Available at: https://digitalcommons.calpoly.edu/theses/1711
Date of Award
MS in Biological Sciences
Intertidal mussels regularly experience emersion-induced anoxia, in contrast to normoxic conditions experienced during submersion. We therefore hypothesized that acclimation to a tidal rhythm, as opposed to a rhythm of constant submersion, preconditions the proteome of the California mussel, Mytilus californianus, to respond differently to emersion-induced anoxia. Following acclimation, mussels either continued to receive the acclimation conditions (control) or were exposed to 100% nitrogengas (anoxia) during aerial emersion. We collected gill tissue for subsequent analysis of protein abundance with 2D gel electrophoresis and protein identification with tandem mass spectrometry. Relative to subtidally-acclimated mussels, tidally-acclimated mussels showed a greater propensity to respond to distrupted protein homeostasis during emersion through higher levels of several small heat shock protein isoforms, while they showed lower levels of several chaperones involved in redox-sensitive protein maturation in the endoplasmic reticulum during acute anoxia. Several metabolic proteins showed elevated levels in tidally-acclimated mussels, suggesting a compensatory response to reduced feeding times. However, changes in the abundance of several tricarboxylic acid cycle enzymes (e.g. aconitase, succinate dehydrogenase) suggest that tidally-acclimated mussels are also primed to sense reactive oxygen species (ROS) and limit their production, respectively.

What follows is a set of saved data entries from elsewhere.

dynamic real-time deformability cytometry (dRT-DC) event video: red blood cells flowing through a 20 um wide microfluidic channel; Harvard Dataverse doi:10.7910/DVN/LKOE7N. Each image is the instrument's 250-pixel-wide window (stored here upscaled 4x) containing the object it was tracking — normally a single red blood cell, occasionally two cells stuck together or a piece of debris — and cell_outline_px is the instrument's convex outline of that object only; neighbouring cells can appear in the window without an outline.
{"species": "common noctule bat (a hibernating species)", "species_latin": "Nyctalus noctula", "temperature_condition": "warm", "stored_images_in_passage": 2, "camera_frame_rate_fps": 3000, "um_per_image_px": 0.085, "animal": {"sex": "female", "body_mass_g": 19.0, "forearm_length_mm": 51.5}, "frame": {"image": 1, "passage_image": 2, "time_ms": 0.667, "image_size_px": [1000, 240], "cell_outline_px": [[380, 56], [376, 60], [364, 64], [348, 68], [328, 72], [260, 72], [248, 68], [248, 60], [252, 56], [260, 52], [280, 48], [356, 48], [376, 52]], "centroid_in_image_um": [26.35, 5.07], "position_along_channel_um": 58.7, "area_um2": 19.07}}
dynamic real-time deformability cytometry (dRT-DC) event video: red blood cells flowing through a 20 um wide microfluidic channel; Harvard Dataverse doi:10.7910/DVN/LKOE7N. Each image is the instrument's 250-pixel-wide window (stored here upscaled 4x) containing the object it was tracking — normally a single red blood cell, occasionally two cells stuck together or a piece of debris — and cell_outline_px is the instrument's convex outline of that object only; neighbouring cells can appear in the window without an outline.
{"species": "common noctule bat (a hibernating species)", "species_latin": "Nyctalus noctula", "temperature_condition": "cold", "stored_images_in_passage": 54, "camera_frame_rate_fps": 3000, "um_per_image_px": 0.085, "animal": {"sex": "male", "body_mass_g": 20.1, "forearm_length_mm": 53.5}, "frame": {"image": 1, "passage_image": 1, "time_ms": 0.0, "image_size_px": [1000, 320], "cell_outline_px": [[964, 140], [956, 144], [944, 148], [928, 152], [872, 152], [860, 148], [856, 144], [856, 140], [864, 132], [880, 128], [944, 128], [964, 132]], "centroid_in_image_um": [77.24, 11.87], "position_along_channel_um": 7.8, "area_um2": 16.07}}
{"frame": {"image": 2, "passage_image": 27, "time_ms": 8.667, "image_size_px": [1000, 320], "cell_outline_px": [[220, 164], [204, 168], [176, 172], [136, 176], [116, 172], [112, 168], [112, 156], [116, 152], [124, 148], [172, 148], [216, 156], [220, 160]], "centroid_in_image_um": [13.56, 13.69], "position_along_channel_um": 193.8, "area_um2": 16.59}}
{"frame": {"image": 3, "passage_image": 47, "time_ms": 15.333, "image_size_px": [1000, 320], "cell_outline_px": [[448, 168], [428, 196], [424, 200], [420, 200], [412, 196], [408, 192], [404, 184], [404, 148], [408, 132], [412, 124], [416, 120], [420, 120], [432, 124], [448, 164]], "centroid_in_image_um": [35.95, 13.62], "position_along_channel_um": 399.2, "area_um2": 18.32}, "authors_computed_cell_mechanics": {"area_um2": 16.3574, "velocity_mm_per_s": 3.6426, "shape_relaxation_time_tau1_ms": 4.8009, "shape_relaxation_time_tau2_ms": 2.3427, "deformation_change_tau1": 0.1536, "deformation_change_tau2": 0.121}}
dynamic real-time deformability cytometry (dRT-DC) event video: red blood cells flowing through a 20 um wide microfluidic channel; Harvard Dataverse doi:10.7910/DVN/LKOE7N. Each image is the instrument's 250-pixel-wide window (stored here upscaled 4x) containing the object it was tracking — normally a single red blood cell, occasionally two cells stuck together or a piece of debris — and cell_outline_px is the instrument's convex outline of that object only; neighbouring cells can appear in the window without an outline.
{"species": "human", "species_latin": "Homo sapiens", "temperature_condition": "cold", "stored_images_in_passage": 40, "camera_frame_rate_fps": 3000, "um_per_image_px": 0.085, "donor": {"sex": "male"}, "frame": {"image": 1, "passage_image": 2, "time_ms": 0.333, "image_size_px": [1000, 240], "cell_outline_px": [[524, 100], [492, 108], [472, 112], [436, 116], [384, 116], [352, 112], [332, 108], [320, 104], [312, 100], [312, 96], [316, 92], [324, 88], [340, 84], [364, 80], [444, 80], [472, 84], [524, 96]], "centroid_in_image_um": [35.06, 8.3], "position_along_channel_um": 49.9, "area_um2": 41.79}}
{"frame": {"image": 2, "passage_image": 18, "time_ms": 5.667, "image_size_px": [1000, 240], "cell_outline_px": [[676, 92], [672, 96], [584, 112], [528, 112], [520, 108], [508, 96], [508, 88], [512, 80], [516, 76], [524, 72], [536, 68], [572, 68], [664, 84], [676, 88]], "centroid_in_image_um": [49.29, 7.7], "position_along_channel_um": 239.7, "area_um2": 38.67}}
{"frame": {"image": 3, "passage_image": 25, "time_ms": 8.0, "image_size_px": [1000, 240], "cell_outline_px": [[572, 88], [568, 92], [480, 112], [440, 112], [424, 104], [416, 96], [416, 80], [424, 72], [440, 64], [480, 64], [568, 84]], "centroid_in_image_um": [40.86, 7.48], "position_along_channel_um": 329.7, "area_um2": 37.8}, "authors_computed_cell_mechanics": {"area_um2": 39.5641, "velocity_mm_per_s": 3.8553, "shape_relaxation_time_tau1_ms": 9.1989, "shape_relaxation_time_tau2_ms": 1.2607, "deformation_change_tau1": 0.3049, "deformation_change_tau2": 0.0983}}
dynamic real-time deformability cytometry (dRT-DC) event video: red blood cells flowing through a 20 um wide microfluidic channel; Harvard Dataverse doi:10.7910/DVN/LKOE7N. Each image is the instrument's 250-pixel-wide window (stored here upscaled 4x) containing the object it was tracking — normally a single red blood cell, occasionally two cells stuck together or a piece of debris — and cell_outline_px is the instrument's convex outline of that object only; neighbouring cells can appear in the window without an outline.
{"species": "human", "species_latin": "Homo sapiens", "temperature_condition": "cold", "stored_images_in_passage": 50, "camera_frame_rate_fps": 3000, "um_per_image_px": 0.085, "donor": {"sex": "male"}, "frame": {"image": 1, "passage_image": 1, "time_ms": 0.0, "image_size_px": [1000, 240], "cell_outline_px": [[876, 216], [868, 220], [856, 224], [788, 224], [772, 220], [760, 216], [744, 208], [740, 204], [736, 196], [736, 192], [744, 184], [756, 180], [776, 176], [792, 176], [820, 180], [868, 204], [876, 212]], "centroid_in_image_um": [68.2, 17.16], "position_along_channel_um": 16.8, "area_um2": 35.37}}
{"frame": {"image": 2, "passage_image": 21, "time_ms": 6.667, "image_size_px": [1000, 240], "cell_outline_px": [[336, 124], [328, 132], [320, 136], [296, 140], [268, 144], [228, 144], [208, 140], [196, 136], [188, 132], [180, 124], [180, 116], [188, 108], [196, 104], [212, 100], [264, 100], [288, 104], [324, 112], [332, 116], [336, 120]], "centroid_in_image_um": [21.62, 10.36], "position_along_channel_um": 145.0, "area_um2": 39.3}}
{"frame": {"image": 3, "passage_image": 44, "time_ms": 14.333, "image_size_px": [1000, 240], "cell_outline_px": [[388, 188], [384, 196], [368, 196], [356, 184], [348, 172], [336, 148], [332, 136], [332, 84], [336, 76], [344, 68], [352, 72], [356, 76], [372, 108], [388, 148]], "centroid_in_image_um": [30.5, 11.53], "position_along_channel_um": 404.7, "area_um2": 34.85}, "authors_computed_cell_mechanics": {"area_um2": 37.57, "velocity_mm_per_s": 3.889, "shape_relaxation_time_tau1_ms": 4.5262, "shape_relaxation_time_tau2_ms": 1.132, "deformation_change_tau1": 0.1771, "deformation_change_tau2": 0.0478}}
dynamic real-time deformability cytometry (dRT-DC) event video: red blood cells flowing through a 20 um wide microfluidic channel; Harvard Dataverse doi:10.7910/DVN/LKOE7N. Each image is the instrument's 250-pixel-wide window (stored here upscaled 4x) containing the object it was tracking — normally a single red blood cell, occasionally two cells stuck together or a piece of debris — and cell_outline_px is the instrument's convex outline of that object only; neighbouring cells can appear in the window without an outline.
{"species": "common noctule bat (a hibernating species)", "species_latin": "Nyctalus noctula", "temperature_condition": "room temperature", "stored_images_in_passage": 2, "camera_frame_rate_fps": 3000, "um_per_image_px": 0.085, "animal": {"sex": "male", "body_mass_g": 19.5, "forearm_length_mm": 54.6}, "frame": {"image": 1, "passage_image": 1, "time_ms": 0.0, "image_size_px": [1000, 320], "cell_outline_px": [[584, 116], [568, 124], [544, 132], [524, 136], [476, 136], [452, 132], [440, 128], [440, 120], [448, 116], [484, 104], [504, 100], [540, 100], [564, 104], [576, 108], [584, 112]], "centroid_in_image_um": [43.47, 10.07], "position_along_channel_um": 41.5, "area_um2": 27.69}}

These findings are further supported by higher abundances of several aldehyde dehydrogenases and thioredoxin peroxidase, which function as scavengers of aldehydes and ROS, common products of lipid peroxidation. Finally, tidally-acclimated mussels are also more responsive to changes in cytoskeletal and vesicular trafficking dynamics in response to acute anoxia. Together, our analysis showed that proteostasis, energy metabolism, oxidative stress and cytoskeletal and trafficking processes are all involved in priming tidally-acclimated mussels to respond more dynamically to acute emersion-induced anoxia in Mytilus gill.